Start of Records provided
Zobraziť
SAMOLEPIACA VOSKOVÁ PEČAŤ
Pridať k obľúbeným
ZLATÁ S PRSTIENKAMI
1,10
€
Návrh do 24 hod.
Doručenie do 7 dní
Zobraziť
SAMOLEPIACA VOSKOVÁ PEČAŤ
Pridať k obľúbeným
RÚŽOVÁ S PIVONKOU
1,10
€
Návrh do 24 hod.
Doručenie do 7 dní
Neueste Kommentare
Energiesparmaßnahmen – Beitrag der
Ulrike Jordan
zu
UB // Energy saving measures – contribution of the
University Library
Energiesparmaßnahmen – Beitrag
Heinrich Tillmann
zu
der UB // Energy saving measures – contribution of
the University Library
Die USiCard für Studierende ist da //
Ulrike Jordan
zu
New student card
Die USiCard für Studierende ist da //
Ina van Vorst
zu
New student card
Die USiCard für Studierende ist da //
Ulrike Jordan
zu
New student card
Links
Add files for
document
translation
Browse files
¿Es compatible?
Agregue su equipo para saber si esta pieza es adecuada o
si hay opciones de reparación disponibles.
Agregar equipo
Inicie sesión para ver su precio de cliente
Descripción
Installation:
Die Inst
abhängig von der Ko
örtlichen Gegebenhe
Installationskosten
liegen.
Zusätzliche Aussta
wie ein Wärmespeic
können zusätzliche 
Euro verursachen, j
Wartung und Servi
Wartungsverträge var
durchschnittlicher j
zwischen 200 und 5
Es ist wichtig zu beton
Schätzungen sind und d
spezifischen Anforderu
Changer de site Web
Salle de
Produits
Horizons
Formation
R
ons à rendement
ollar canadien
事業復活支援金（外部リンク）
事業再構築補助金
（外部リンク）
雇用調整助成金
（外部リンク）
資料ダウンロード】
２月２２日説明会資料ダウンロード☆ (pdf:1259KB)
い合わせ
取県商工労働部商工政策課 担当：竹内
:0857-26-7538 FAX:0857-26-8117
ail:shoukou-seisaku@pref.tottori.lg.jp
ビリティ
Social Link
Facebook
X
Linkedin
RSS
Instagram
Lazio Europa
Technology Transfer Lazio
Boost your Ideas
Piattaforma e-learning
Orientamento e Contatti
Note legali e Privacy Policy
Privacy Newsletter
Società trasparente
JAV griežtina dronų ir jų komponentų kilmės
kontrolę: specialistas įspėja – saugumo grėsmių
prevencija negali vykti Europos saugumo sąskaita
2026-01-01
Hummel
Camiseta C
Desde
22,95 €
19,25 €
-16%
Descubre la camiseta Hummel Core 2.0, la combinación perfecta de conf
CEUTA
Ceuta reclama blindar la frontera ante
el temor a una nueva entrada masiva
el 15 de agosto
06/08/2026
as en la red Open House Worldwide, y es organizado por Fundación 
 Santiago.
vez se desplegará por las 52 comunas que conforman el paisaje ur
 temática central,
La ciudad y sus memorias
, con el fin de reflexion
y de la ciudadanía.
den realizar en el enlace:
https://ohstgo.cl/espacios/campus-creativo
End of Records provided
◆ **Work instructions**
Copy each line of the listing that carries the string "Energiesparmaßnahmen".

◆ **Solution to the exercise**
Energiesparmaßnahmen – Beitrag der
Energiesparmaßnahmen – Beitrag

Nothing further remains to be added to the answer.